__WORK INSTRUCTIONS__
Please render the listing below as a Markdown table with the columns "Row" and "Entry", putting each nonblank line in its own row. Leave the pictures out.

○ ○ ○ ○

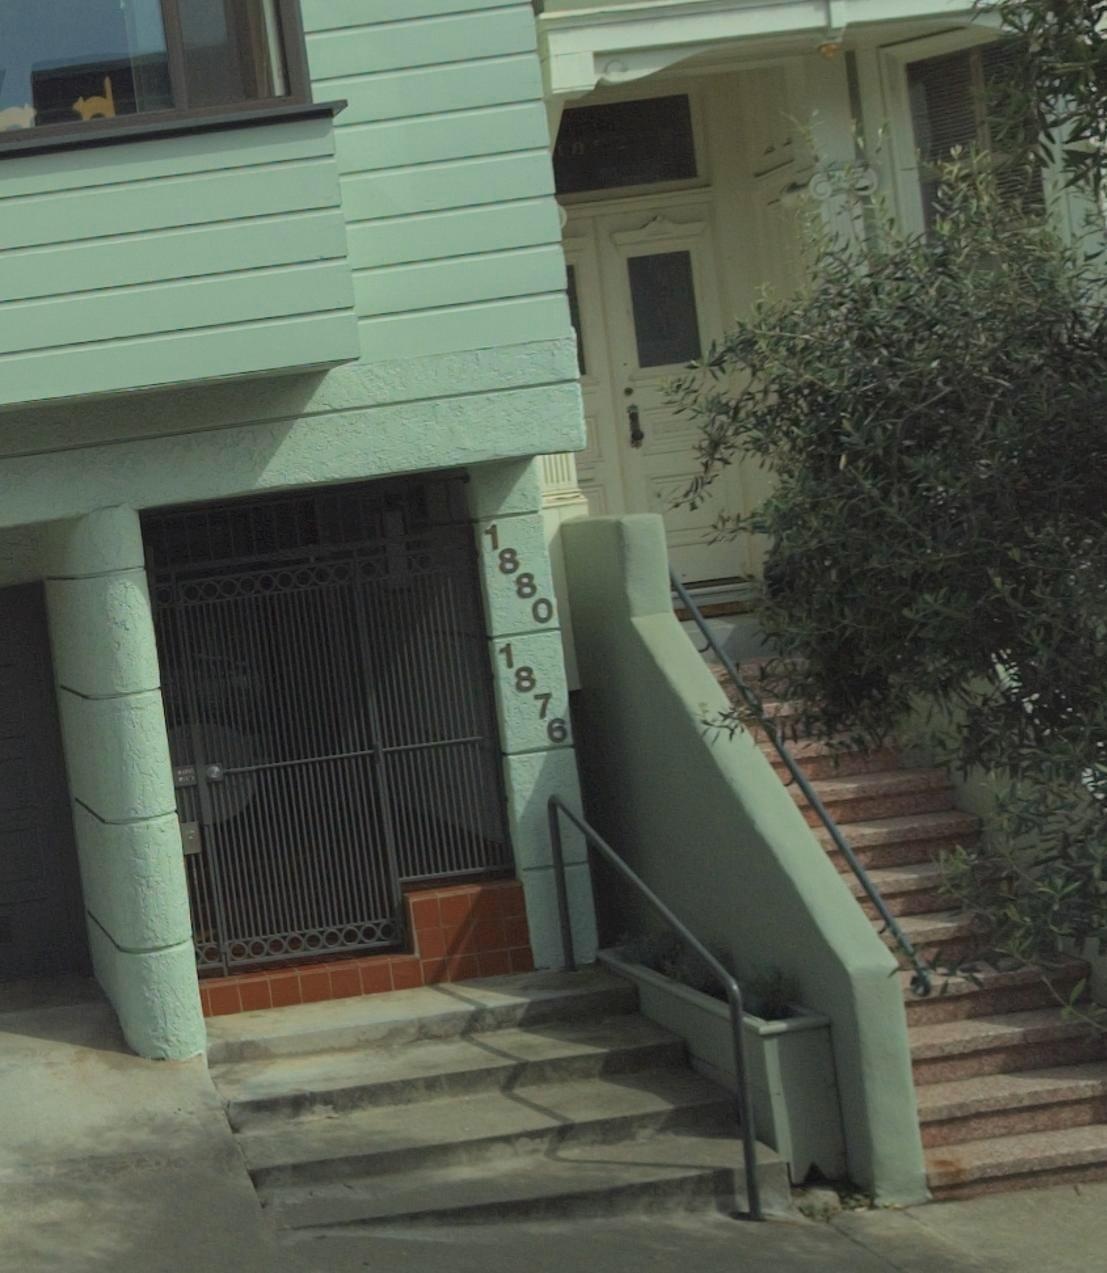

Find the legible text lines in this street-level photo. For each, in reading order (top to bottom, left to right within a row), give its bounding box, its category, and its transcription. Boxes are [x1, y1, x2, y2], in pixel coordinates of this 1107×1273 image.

[478, 519, 560, 627] StreetNumber: 1880
[495, 637, 576, 747] StreetNumber: 1876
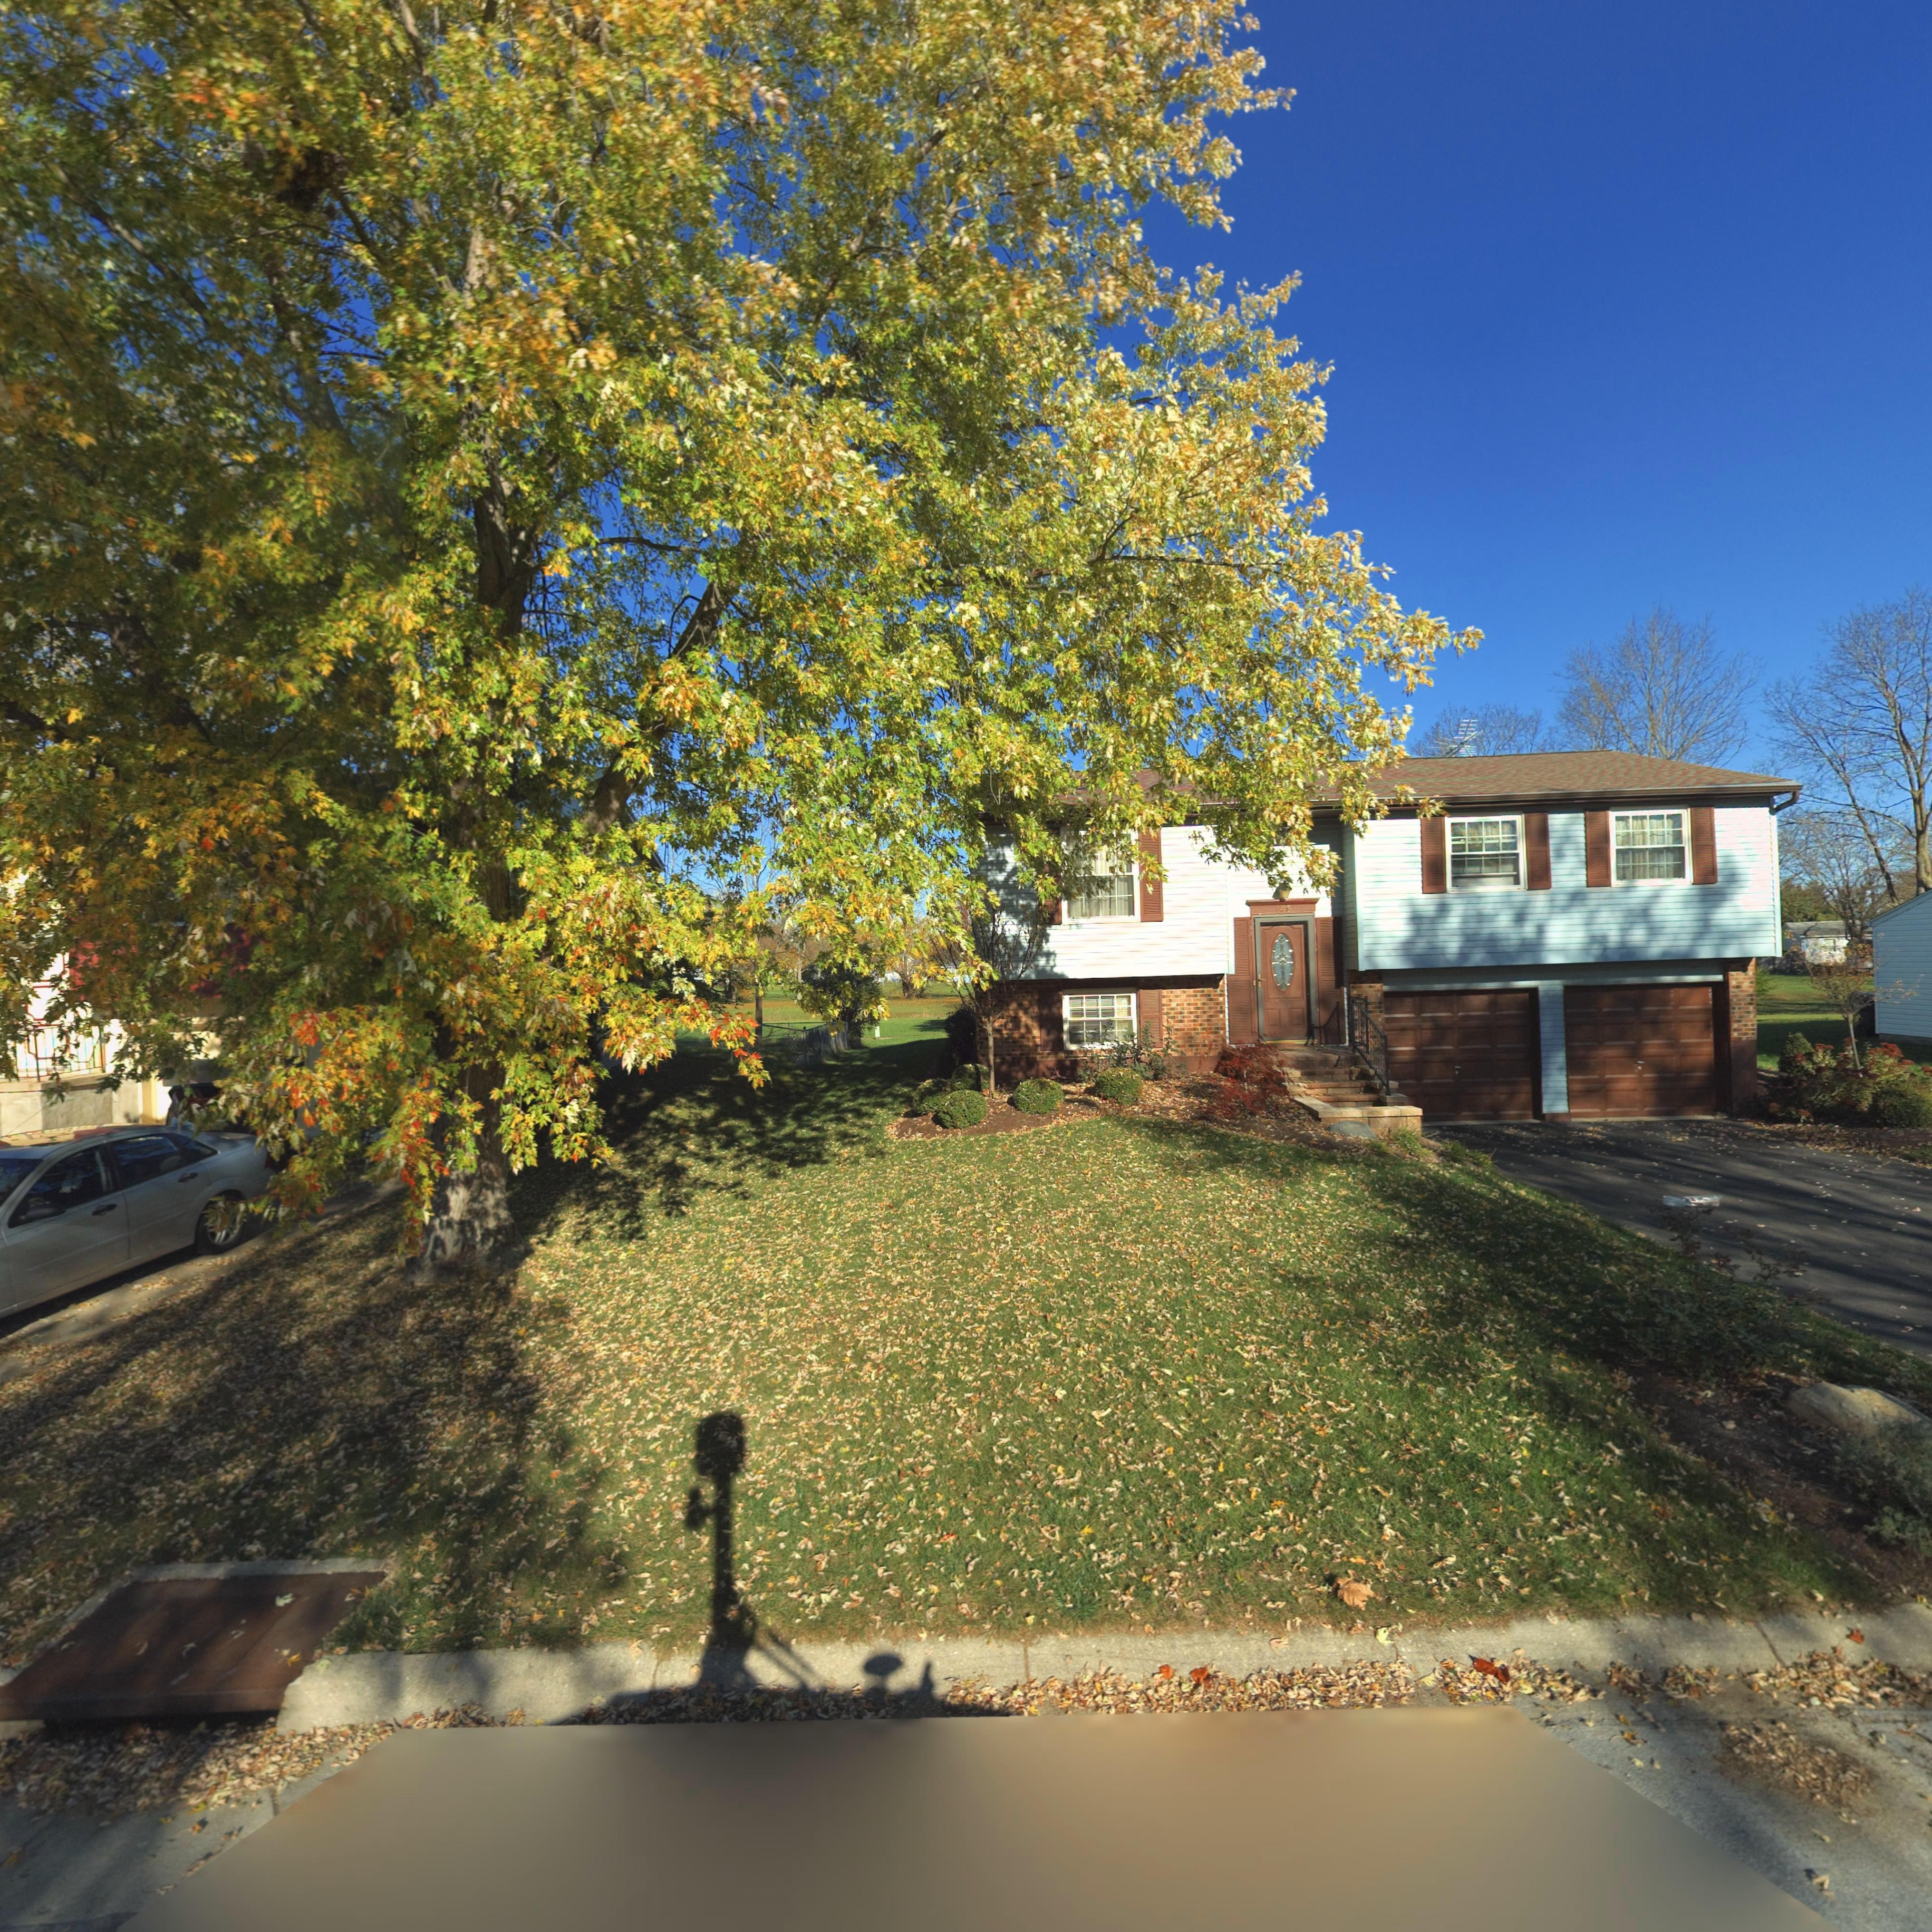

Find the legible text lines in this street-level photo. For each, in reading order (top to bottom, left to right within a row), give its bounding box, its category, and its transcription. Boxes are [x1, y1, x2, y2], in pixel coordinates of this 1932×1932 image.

[1275, 905, 1292, 913] StreetNumber: 146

○ ○ ○ ○

__RESULT OF THIS TASK__
| Row | Entry |
|---|---|
| 1 | Find the legible text lines in this street-level photo. For each, in reading order (top to bottom, left to right within a row), give its bounding box, its category, and its transcription. Boxes are [x1, y1, x2, y2], in pixel coordinates of this 1107×1273 image. |
| 2 | [478, 519, 560, 627] StreetNumber: 1880 |
| 3 | [495, 637, 576, 747] StreetNumber: 1876 |
| 4 | Find the legible text lines in this street-level photo. For each, in reading order (top to bottom, left to right within a row), give its bounding box, its category, and its transcription. Boxes are [x1, y1, x2, y2], in pixel coordinates of this 1932×1932 image. |
| 5 | [1275, 905, 1292, 913] StreetNumber: 146 |